I would use a naive approach first, using a side-table; it will be close to a sweeping line algorithm.
The idea:
- iterate through the connections in order (ordered by start time here)
- keeping a set of the currently involved connections
The trick is to keep track of the connections efficiently, and especially of when to remove them; a priority-queue is great for this.
Some help:
struct Connection {
uint32_t start;
uint32_t end;
}; // struct Connection
// WATCH OUT:
// std::priority_queue only let you access the MAXIMUM element, so the predicate
// is the OPPOSITE of what we usually write...
struct OrderByEnd {
bool operator()(Connection const& left, Connection const& right) const {
if (left.end > right.end) { return true; }
if (left.end < right.end) { return false; }
return left.start > right.start;
}
}; // struct OrderByEnd
using CurrentlyOverlappingType = std::priority_queue<Connection, std::deque<Connection>, OrderByEnd>;
And then, we sweep:
size_t countMaxNumberOfOverlaps(std::map<uint32_t, uint32_t> const& connections) {
if (connections.empty()) { return 0; }
size_t max = 0;
CurrentlyOverlappingType currentlyOverlapping;
for (auto const& con: connections) {
// Purge no longer overlapping connections
while (not currentlyOverlapping.empty() and currentlyOverlapping.top().end < con.first) {
currentlyOverlapping.pop();
}
// Debug:
if (not currentlyOverlapping.empty()) {
std::cout << "[" << con.first << ", " << con.second <<
"] is overlapping with: " << currentlyOverlapping.size() << " connections\n";
}
// The current connection is necessarily overlapping with itself
currentlyOverlapping.push(Connection{con.first, con.second});
max = std::max(max, currentlyOverlapping.size());
}
return max;
} // countMaxNumberOfOverlaps
And it works as expected:
[120, 200] is overlapping with: 1 connections
[250, 400] is overlapping with: 1 connections
[600, 800] is overlapping with: 1 connections
Max number of overlaps: 2
The complexity is harder to fathom. You have to sweep through the whole set of connections, but at each step the amount of work is proportional to the current number of overlapping connections...
- Worst case complexity: O(N * log(N)) I would say (because inserting in the priority queue is logarithmic)

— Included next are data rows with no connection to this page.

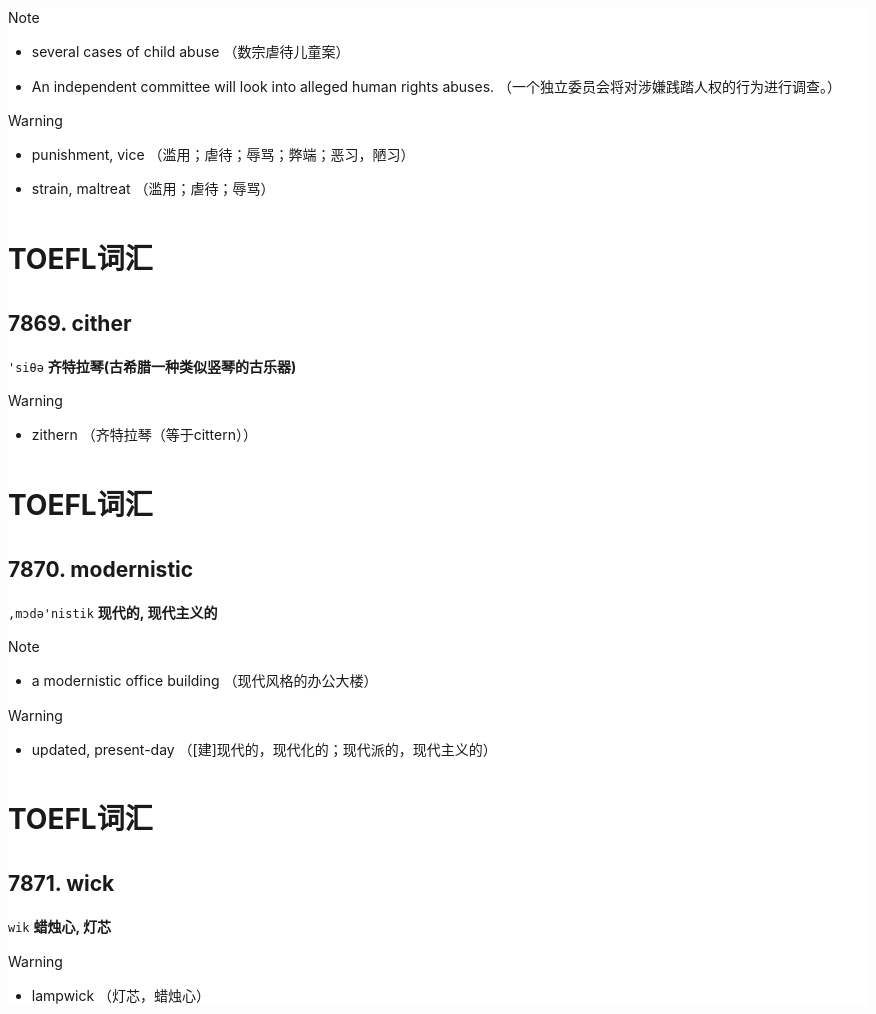 > [!NOTE]
>
> - several cases of child abuse （数宗虐待儿童案）
>
> - An independent committee will look into alleged human rights abuses. （一个独立委员会将对涉嫌践踏人权的行为进行调查。）
>

> [!WARNING]
>
> - punishment, vice （滥用；虐待；辱骂；弊端；恶习，陋习）
>
> - strain, maltreat （滥用；虐待；辱骂）
>

# TOEFL词汇

## 7869. cither

`'siθə`  **齐特拉琴(古希腊一种类似竖琴的古乐器)**

> [!WARNING]
>
> - zithern （齐特拉琴（等于cittern））
>

# TOEFL词汇

## 7870. modernistic

`,mɔdə'nistik`  **现代的, 现代主义的**

> [!NOTE]
>
> - a modernistic office building （现代风格的办公大楼）
>

> [!WARNING]
>
> - updated, present-day （[建]现代的，现代化的；现代派的，现代主义的）
>

# TOEFL词汇

## 7871. wick

`wik`  **蜡烛心, 灯芯**

> [!WARNING]
>
> - lampwick （灯芯，蜡烛心）
>
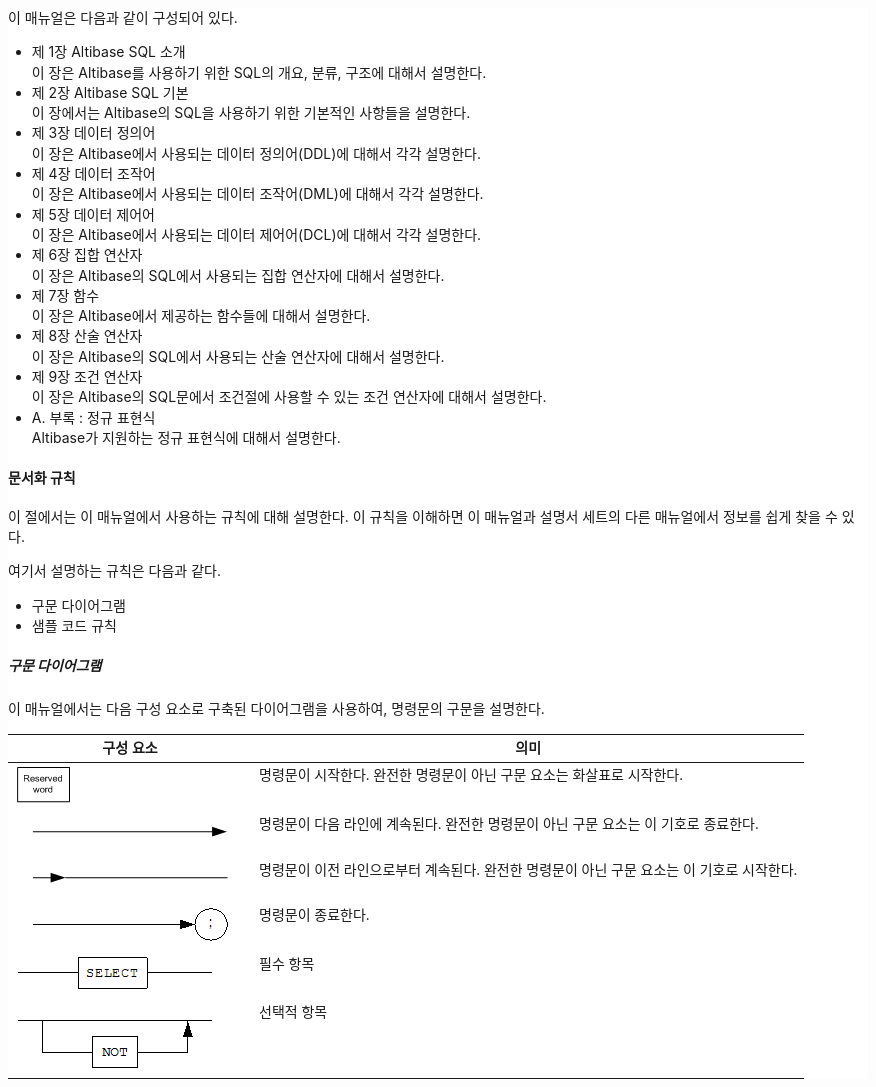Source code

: 이 매뉴얼은 다음과 같이 구성되어 있다.

- 제 1장 Altibase SQL 소개  
  이 장은 Altibase를 사용하기 위한 SQL의 개요, 분류, 구조에 대해서 설명한다.
- 제 2장 Altibase SQL 기본  
  이 장에서는 Altibase의 SQL을 사용하기 위한 기본적인 사항들을 설명한다.
- 제 3장 데이터 정의어  
  이 장은 Altibase에서 사용되는 데이터 정의어(DDL)에 대해서 각각 설명한다.
- 제 4장 데이터 조작어  
  이 장은 Altibase에서 사용되는 데이터 조작어(DML)에 대해서 각각 설명한다.
- 제 5장 데이터 제어어  
  이 장은 Altibase에서 사용되는 데이터 제어어(DCL)에 대해서 각각 설명한다.
- 제 6장 집합 연산자  
  이 장은 Altibase의 SQL에서 사용되는 집합 연산자에 대해서 설명한다.
- 제 7장 함수  
  이 장은 Altibase에서 제공하는 함수들에 대해서 설명한다.
- 제 8장 산술 연산자  
  이 장은 Altibase의 SQL에서 사용되는 산술 연산자에 대해서 설명한다.
- 제 9장 조건 연산자  
  이 장은 Altibase의 SQL문에서 조건절에 사용할 수 있는 조건 연산자에 대해서
  설명한다.
- A. 부록 : 정규 표현식  
  Altibase가 지원하는 정규 표현식에 대해서 설명한다.

#### 문서화 규칙

이 절에서는 이 매뉴얼에서 사용하는 규칙에 대해 설명한다. 이 규칙을 이해하면 이
매뉴얼과 설명서 세트의 다른 매뉴얼에서 정보를 쉽게 찾을 수 있다.

여기서 설명하는 규칙은 다음과 같다.

- 구문 다이어그램
- 샘플 코드 규칙

##### 구문 다이어그램

이 매뉴얼에서는 다음 구성 요소로 구축된 다이어그램을 사용하여, 명령문의 구문을
설명한다.

| 구성 요소                       | 의미                                                         |
| ------------------------------- | ------------------------------------------------------------ |
| ![image1](media/SQL/image1.gif) | 명령문이 시작한다. 완전한 명령문이 아닌 구문 요소는 화살표로 시작한다. |
| ![image2](media/SQL/image2.gif) | 명령문이 다음 라인에 계속된다. 완전한 명령문이 아닌 구문 요소는 이 기호로 종료한다. |
| ![image3](media/SQL/image3.gif) | 명령문이 이전 라인으로부터 계속된다. 완전한 명령문이 아닌 구문 요소는 이 기호로 시작한다. |
| ![image4](media/SQL/image4.gif) | 명령문이 종료한다.                                           |
| ![image5](media/SQL/image5.gif) | 필수 항목                                                    |
| ![image6](media/SQL/image6.gif) | 선택적 항목                                                  |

- Average case complexity: O(N * log(O)) where O is the number of overlapping connections
Note: in the algorithmic analysis, I considered that the complexity of the purge part is amortized constant; we know items are going to be purged, so we can account for their purge in the cost of their insertion. N items are inserted, N items are going to be purged. The number of comparisons executed as part of the purge process is (I think) also amortized constant (the total for all items being bounded by a maximum of 2N) although it's intuition and not computation. And therefore, the cost of the purge is dwarfed by the cost of inserting the items in the priority queue, which log(O) per item.